The practices regarding the use of antibiotics during SMA are shown in Table 4. Very few participants “always” change dosage or switch antibiotics during SMA (n=19; 8.1% and n=19; 8.2%, respectively), though quite a number “sometimes” did that (n=97; 41.3% and n=82; 35.3%, respectively). The majority did not fully understand the instruction on the antibiotic package however (n=136, 60.2%), were somewhat concerned about taking counterfeit antibiotics (n=108; 46.4%), did not experience any adverse effects during SMA (n=164; 71.3%), thought that SMA was an acceptable practice (n=144; 61.3%) but were not sure whether they could successfully treat the infection on their own (n=151; 64.3%). Less than half of the participants had taken the same antibiotics with different names during a course of antibiotics (n=93; 40.1%).

The comparison between medical and non-medical students regarding the use of antibiotics during SMA (Table 4) showed a significant difference for understanding the instruction on the antibiotics package, where as might be expected, a higher percentage of medical students understood the instruction fully (p=0.015). In addition, a higher percentage of medical students switched antibiotics during SMA (p=0.004) and did not think that they could successfully treat themselves (p=0.011).

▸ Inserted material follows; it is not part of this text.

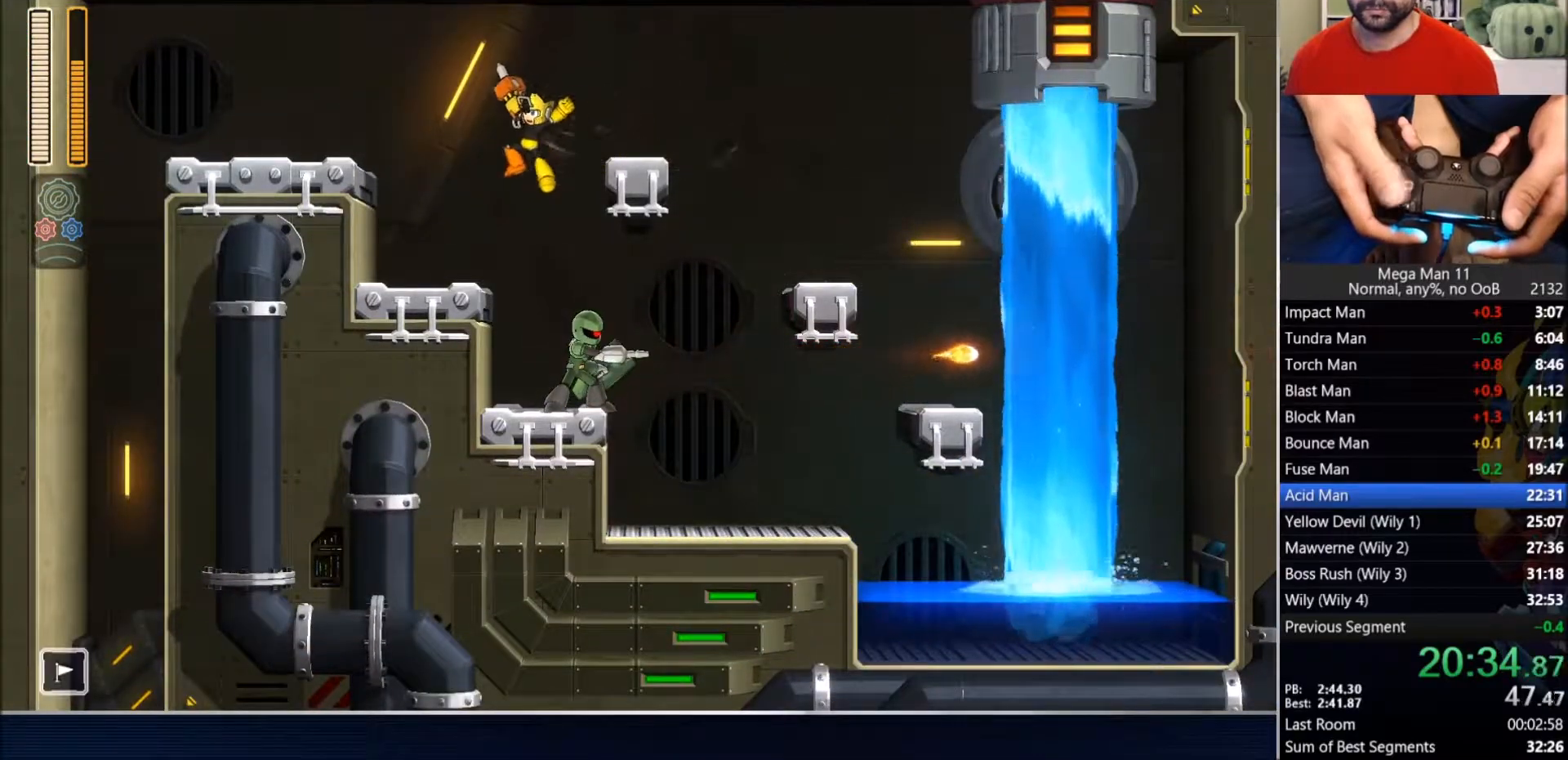
{"buttons": ["DPAD_LEFT"], "left_stick": "center", "right_stick": "center", "events": [[183, "CROSS", "down"], [350, "CROSS", "up"]]}
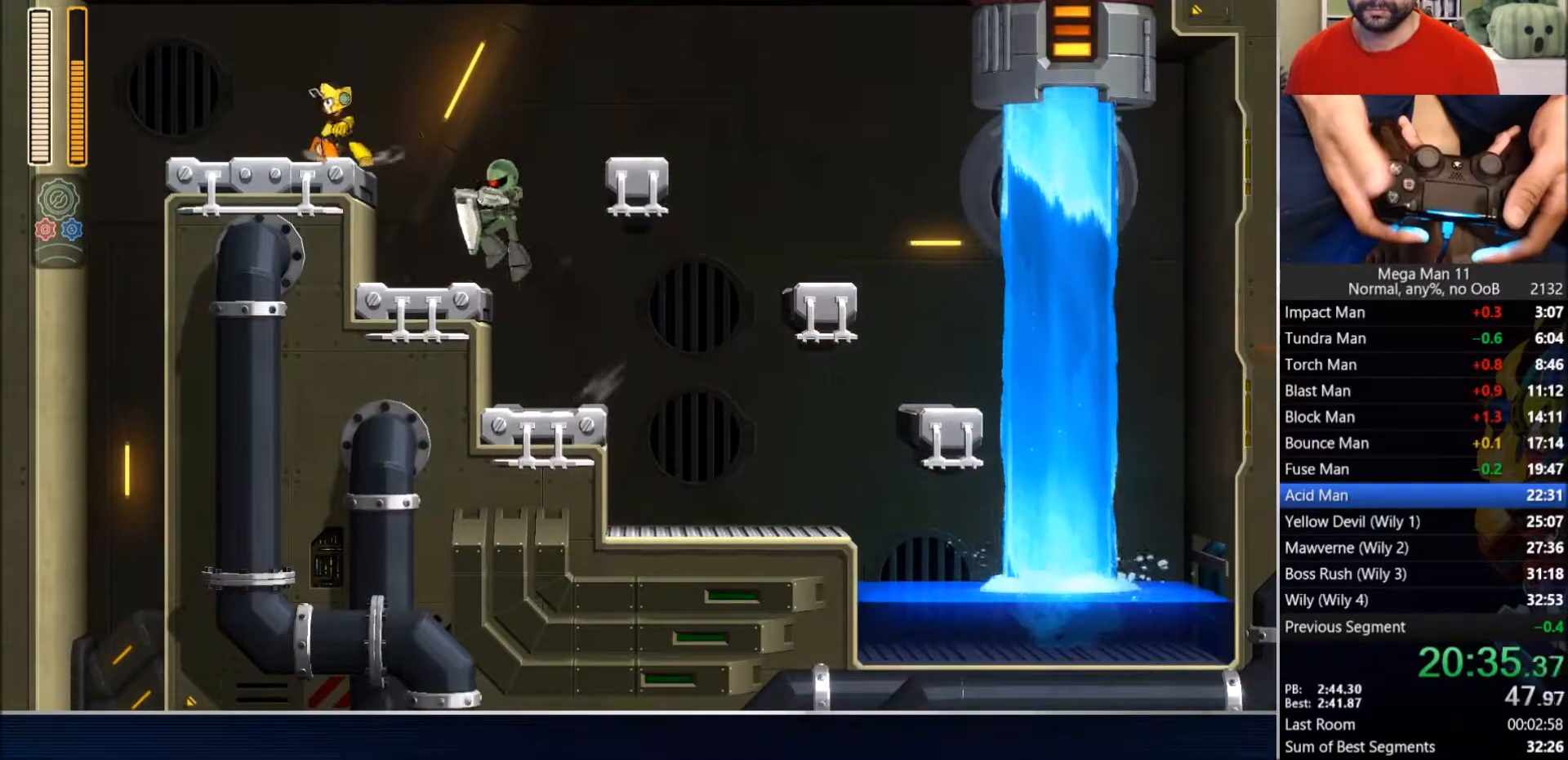
{"buttons": ["DPAD_RIGHT"], "left_stick": "center", "right_stick": "center", "events": [[33, "CIRCLE", "down"], [167, "CIRCLE", "up"], [483, "DPAD_LEFT", "up"], [500, "DPAD_RIGHT", "down"]]}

A higher percentage of non-medical students were more concerned about taking counterfeit antibiotics (p=0.011) and thinking that SMA is a good or acceptable practice (p=0.002).

Self-medication with antibiotics association with knowledge

Scores from the knowledge section were collated to calculate total knowledge scores, which were then compared between the medical and non-medical students. The mean total scores of the participants were 5.4 (SD=1.49) with a range of between 2 and 9 out of a possible maximum score of 9. The result of comparison using MANCOVA (by taking into consideration the possible confounding effect of age, gender, year of study, examination grade and SMA practice) is shown in Figure 3. As might be expected, the results showed independently significantly higher total scores of knowledge about antibiotics among medical students (estimated marginal mean (EMM) =5.9; 95% confidence interval (CI)=5.57, 6.18) compared to non-medical students (EMM=4.7; 95% CI=4.44, 4.95) with the p-value of 0.002.

Figure 3 The mean total scores of knowledge about antibiotics among medical and non-medical students. ** Mean; * Estimated marginal mean adjusted by age, gender, year of study, examination grade and practicing self-medication of antibiotics (SMA). A MANCOVA test showed a significant difference between medical and non-medical students adjusted estimated marginal means with p=0.002).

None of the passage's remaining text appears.